For this exercise, reproduce the entries below exactly, but only from the line containing "m<sub>H<sub>2</sub>O<sub>2</sub></sub> = 5×10<sup>–3</sup>" through the line containing "The European Social", both included.

-- RECORDS FOR THE TASK follows --

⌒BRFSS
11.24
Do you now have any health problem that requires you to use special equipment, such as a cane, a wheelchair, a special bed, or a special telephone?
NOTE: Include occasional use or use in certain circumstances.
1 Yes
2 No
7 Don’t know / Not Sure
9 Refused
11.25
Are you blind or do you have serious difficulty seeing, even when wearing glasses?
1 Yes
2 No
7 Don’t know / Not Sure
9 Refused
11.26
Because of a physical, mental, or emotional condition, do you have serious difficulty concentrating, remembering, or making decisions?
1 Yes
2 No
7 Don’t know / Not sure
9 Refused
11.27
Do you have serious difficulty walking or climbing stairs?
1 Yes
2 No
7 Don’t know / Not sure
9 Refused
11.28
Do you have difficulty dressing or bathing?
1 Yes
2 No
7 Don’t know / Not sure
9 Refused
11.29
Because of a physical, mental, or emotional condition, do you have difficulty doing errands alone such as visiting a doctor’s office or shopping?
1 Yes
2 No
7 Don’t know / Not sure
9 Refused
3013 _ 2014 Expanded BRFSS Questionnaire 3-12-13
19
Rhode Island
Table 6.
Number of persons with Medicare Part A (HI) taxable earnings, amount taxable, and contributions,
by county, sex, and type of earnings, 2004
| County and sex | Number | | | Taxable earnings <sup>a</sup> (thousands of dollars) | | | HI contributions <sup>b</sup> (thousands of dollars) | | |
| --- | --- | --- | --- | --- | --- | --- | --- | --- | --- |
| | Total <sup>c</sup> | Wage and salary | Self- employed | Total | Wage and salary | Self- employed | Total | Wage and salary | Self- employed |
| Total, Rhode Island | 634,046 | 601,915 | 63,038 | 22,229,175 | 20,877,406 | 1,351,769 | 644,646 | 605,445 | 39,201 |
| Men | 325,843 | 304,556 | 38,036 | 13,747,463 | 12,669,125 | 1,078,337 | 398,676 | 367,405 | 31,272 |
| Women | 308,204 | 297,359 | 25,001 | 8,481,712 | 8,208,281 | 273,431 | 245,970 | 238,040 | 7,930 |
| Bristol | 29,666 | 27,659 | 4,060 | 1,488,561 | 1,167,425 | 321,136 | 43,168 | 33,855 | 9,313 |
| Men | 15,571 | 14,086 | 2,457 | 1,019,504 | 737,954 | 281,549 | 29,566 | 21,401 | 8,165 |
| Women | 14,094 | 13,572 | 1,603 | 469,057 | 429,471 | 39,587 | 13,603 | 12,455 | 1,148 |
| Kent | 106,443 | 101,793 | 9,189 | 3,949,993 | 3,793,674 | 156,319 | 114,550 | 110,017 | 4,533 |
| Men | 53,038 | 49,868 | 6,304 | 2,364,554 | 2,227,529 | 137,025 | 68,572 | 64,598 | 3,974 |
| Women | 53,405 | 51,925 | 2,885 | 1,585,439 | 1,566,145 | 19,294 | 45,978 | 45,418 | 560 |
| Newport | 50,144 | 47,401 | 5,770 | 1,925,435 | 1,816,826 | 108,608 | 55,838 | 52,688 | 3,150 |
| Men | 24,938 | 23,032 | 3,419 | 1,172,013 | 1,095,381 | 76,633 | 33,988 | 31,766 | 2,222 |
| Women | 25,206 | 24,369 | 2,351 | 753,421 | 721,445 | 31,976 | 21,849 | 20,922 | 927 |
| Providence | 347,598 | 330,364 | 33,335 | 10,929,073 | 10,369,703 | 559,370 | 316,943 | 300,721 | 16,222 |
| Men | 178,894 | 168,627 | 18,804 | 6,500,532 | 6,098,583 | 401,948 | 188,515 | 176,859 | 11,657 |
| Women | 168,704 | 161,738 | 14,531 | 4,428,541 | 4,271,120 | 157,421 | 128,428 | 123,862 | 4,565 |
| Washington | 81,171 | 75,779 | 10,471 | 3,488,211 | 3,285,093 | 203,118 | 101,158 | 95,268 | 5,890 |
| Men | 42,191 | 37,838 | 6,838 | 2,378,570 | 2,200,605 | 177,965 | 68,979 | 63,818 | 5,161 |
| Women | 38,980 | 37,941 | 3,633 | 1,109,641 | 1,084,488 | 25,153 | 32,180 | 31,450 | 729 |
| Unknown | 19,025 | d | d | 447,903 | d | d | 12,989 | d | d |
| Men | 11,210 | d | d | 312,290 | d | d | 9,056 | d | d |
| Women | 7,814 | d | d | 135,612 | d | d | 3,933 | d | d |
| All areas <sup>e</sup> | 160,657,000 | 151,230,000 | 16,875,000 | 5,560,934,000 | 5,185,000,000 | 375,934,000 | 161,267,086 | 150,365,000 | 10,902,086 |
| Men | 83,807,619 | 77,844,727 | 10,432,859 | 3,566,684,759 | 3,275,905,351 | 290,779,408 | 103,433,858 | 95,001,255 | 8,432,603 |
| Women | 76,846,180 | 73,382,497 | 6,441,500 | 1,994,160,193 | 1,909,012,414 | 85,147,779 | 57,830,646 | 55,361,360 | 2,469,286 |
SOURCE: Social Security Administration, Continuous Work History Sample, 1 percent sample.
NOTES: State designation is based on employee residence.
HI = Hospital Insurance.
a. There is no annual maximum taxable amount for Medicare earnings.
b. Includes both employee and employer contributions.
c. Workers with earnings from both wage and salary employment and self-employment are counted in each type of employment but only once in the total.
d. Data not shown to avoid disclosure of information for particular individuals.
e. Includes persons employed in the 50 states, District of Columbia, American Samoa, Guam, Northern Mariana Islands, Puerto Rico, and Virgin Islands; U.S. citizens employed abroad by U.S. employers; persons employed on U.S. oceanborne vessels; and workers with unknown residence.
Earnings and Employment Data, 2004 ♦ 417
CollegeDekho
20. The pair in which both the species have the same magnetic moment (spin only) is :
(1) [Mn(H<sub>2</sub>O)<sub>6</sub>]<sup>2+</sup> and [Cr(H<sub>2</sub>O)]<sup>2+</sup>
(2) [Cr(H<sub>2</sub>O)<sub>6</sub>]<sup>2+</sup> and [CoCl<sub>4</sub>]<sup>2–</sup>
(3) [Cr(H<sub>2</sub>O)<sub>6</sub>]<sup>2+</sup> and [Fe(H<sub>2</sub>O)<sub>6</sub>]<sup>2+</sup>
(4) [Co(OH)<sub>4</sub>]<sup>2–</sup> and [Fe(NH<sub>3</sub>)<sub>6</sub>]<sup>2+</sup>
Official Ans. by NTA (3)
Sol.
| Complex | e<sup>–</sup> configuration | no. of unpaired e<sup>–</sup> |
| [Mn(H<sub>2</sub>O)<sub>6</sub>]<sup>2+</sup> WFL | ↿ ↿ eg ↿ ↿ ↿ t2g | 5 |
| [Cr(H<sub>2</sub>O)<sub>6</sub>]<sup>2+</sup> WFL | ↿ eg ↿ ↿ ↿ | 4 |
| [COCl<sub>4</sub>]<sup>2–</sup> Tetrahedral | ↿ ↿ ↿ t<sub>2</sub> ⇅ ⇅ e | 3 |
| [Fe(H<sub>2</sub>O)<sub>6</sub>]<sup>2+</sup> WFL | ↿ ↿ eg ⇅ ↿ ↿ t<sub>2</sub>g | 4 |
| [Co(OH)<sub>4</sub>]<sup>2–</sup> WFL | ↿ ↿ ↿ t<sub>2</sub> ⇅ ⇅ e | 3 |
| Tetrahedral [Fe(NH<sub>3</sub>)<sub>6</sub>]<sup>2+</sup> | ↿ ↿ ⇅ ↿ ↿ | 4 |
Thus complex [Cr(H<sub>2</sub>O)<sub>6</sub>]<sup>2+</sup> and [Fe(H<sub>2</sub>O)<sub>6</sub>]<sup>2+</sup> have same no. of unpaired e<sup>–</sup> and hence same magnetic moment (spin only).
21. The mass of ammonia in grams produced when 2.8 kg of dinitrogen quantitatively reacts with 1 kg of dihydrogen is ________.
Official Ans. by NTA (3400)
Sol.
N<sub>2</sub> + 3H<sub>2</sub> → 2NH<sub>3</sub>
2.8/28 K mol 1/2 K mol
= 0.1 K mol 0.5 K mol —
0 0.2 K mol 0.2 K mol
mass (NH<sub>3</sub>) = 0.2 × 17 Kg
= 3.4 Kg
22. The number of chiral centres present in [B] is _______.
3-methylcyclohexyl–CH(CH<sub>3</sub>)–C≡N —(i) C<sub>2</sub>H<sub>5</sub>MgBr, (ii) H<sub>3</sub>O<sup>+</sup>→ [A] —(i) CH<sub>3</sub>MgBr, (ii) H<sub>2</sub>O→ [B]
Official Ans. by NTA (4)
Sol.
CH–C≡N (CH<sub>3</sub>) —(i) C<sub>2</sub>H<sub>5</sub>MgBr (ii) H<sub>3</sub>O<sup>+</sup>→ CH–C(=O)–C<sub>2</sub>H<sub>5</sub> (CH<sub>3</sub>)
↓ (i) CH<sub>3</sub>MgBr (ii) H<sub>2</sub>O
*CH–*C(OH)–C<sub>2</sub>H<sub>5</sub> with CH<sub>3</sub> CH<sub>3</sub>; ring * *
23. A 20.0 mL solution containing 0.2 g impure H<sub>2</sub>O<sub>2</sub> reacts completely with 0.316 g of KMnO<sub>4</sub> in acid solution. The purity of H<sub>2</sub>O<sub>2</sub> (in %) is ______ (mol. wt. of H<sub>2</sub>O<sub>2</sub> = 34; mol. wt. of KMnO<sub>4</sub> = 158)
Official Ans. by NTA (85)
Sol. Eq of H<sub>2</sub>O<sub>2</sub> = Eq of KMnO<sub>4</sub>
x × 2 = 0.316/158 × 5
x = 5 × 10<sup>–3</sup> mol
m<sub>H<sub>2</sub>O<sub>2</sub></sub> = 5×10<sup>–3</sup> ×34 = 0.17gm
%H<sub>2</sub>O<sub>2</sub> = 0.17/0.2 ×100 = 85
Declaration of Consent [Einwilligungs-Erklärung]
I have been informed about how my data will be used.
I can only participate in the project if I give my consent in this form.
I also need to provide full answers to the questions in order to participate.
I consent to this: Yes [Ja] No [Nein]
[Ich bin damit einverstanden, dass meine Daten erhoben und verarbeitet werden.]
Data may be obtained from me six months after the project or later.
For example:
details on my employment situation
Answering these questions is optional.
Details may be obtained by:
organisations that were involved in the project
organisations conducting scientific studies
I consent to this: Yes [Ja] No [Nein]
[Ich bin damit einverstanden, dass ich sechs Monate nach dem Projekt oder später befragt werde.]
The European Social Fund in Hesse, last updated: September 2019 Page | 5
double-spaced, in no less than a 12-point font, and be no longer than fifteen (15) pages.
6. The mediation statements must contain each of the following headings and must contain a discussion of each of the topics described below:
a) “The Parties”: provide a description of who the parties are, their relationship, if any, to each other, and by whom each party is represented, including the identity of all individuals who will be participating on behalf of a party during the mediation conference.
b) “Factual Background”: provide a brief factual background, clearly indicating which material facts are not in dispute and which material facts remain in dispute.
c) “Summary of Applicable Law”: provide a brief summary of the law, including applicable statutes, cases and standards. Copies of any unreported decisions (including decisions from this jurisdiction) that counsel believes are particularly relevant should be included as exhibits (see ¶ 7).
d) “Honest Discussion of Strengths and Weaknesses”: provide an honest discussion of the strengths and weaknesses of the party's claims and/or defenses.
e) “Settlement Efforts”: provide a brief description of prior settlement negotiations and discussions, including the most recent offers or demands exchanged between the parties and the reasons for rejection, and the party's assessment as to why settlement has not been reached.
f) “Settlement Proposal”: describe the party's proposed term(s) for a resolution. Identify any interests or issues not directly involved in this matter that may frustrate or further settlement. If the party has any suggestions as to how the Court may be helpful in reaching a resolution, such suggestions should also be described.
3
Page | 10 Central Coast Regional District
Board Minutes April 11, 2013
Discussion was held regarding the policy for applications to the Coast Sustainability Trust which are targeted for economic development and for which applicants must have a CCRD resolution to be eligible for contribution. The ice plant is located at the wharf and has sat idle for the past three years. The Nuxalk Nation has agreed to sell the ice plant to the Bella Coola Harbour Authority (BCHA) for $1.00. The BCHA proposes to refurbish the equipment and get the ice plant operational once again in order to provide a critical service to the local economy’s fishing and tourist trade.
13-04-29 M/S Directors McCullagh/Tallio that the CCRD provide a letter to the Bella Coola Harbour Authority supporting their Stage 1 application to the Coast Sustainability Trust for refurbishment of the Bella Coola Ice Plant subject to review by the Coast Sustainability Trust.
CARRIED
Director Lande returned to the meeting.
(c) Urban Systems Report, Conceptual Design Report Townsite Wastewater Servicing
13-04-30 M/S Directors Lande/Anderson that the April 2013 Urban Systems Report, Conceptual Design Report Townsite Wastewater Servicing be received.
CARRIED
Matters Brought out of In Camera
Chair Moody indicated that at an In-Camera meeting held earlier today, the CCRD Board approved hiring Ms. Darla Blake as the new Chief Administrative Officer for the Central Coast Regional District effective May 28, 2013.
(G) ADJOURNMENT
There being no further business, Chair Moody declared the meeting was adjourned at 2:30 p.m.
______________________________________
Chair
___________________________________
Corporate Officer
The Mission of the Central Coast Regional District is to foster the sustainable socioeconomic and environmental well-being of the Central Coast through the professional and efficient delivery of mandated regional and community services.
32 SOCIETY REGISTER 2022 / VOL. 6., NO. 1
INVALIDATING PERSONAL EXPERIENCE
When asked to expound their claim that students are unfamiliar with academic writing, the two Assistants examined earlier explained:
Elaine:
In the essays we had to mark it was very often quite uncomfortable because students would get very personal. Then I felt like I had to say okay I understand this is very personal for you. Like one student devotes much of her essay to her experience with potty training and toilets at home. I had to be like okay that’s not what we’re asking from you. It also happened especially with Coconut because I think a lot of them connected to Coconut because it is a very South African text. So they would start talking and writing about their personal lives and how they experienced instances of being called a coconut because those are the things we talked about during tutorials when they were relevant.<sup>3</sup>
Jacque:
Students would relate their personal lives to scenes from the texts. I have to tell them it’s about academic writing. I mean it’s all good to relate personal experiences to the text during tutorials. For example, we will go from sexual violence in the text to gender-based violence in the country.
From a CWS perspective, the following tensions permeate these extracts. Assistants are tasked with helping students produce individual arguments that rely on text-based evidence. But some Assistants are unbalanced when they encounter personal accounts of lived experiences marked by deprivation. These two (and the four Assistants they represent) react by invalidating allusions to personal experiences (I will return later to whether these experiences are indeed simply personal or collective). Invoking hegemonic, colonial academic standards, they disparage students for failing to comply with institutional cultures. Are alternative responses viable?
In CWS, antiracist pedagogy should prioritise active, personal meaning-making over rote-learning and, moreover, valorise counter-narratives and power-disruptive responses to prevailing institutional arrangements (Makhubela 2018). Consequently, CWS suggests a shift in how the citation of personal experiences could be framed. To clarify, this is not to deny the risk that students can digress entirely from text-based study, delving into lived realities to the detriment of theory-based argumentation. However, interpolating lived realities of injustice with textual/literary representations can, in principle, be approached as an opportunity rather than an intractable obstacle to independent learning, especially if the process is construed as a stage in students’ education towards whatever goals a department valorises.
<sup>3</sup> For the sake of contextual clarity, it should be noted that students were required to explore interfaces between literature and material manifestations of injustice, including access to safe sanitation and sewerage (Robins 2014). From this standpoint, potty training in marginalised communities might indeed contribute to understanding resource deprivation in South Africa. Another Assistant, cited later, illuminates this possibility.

-- RECORDS FOR THE TASK concluded --

## TASK ANSWER:
m<sub>H<sub>2</sub>O<sub>2</sub></sub> = 5×10<sup>–3</sup> ×34 = 0.17gm
%H<sub>2</sub>O<sub>2</sub> = 0.17/0.2 ×100 = 85
Declaration of Consent [Einwilligungs-Erklärung]
I have been informed about how my data will be used.
I can only participate in the project if I give my consent in this form.
I also need to provide full answers to the questions in order to participate.
I consent to this: Yes [Ja] No [Nein]
[Ich bin damit einverstanden, dass meine Daten erhoben und verarbeitet werden.]
Data may be obtained from me six months after the project or later.
For example:
details on my employment situation
Answering these questions is optional.
Details may be obtained by:
organisations that were involved in the project
organisations conducting scientific studies
I consent to this: Yes [Ja] No [Nein]
[Ich bin damit einverstanden, dass ich sechs Monate nach dem Projekt oder später befragt werde.]
The European Social Fund in Hesse, last updated: September 2019 Page | 5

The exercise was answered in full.